Intervention de Marie-Agnès Poussier-Winsback

Séance en hémicycle du jeudi 1er décembre 2022 à 9h00
Expulsion des étrangers en cas de menace grave pour l'ordre public — Discussion générale

Photo issue du site de l'Assemblée nationale ou de WikipediaMarie-Agnès Poussier-Winsback :

La proposition de loi qui nous est soumise aujourd'hui vise à supprimer la quasi-totalité des protections dont bénéficient les étrangers contre l'expulsion.

Or notre droit constitutionnel et nos engagements européens recherchent un équilibre subtil mais fondamental : préserver le droit originel des États à contrôler leurs frontières et à maintenir l'ordre public sur leur territoire, tout en assurant à chacune et chacun le droit au respect de sa vie privée et familiale.

Ainsi, un étranger qui résiderait régulièrement en France depuis plus de dix ans, et qui serait parent d'un enfant français mineur résidant sur le territoire, ne pourrait faire l'objet d'une décision d'expulsion. Mais, fort heureusement, ce ne sera pas le cas si cet individu contrevient aux valeurs essentielles de notre République ou aux intérêts fondamentaux de l'État. Notre arsenal juridique est perfectible certes, mais pas hors-sol.

Ces protections ne s'appliquent pas, en effet, si l'expulsion constitue une nécessité impérieuse pour la sûreté de l'État ou la sécurité publique. Rappelons que ce dispositif cohabite avec celui applicable en cas de condamnation pénale d'un étranger. Les juges peuvent prononcer des peines complémentaires d'expulsion, lesquelles doivent être spécialement motivées au regard de la gravité de l'infraction et de la situation personnelle et familiale de l'étranger.

Nous retrouvons ici le principe de proportionnalité qui caractérise l'équilibre de notre droit. La question de l'expulsion est donc cruciale pour aujourd'hui et pour demain, pour la perception de notre État de droit dans l'opinion publique.

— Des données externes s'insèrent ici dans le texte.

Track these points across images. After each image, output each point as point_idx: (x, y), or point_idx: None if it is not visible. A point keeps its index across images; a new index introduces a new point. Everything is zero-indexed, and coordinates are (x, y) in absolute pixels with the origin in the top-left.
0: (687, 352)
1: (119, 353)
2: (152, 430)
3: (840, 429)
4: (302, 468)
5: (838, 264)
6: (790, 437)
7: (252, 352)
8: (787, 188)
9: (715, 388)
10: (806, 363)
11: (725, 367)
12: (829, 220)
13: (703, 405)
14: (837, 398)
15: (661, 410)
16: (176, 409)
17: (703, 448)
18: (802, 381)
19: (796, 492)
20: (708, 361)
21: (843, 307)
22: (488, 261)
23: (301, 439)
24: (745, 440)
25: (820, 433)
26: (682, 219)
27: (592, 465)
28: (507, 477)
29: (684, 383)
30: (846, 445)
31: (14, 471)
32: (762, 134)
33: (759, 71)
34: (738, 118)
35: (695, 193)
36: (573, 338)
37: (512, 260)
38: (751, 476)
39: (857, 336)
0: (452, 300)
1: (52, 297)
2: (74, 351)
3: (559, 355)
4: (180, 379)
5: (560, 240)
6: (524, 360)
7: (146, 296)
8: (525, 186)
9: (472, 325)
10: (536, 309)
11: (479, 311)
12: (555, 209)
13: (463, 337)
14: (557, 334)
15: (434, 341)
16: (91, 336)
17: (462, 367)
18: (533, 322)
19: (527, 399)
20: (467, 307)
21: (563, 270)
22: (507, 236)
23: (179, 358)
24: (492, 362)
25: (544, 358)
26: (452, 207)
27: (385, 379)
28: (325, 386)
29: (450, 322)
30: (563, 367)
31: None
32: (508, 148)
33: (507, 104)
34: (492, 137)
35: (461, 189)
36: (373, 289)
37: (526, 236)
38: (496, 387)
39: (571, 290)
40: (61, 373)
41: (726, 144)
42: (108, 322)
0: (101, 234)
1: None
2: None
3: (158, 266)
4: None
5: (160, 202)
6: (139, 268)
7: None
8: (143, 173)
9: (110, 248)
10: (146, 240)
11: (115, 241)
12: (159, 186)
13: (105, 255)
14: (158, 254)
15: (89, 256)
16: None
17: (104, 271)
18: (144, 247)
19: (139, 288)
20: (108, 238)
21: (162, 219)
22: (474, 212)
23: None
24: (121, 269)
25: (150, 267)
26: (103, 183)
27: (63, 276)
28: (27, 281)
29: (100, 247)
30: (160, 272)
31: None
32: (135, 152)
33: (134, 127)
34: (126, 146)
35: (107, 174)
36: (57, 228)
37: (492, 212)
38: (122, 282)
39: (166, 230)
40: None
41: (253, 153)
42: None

Le groupe Horizons et apparentés défendra toujours la fermeté. La France ne doit pas protéger les étrangers qui contreviennent à nos valeurs, qui perturbent l'ordre public, qui menacent notre sécurité. En matière d'immigration, au vu des bouleversements géopolitiques, climatiques et sociaux, il faut se dire que de très grosses difficultés sont à venir. Nous serons donc au rendez-vous des travaux sur le projet de loi relatif à l'asile et l'immigration, préparé par le Gouvernement qui, nous n'en doutons pas, cherchera un point d'équilibre entre humanité et fermeté.

Cette fermeté ne tient pas seulement aux possibilités ou contraintes que contient notre droit. Elle tient aussi et surtout à l'exécution réelle des obligations de quitter le territoire qui sont délivrées. Monsieur le rapporteur, nous partageons deux de vos constats : notre droit est perfectible, et peut être amélioré pour s'assurer de l'effectivité et de la fermeté de notre politique d'expulsion ; la situation de Mayotte nécessite une attention et un traitement sur mesure parce qu'elle est particulière.

Cependant, la fermeté ne saurait être dissociée de la rigueur juridique et du respect de nos engagements constitutionnels et européens. Rappelons que la législation relative à l'expulsion des étrangers trouve son point d'équilibre entre l'absolue nécessité de maintenir l'ordre public sur le territoire et le droit à la vie privée et familiale de chacune et de chacun.

Ce que vous nous proposez aujourd'hui vise purement et simplement à supprimer l'application de toutes ces protections sur l'ensemble du territoire métropolitain et ultramarin. La protection ne s'appliquerait plus qu'à deux profils d'étranger : celui qui est père ou mère d'un enfant français mineur résidant en France, et qui contribue effectivement à l'entretien et à l'éducation de cet enfant ; celui qui justifie par tout moyen résider habituellement en France depuis qu'il a atteint au plus l'âge de 13 ans.

Oui, ces dispositions doivent être adaptées aux enjeux d'aujourd'hui et de demain, pour s'assurer que toute personne qui enfreint les règles élémentaires fondant notre contrat social puisse être facilement expulsée. Il est certes urgent d'agir – vous avez d'ailleurs rappelé les engagements pris dans ce domaine par le Président de la République. Mais il est aussi absolument nécessaire de construire un projet cohérent qui respecte nos valeurs et nos engagements.

Or, en l'état, votre proposition de loi nous semble malheureusement contraire à ces engagements qui, je le rappelle, découlent tant des traités européens que de notre Constitution. Pour l'ensemble de ces raisons, le groupe Horizons et apparentés votera contre cette proposition de loi.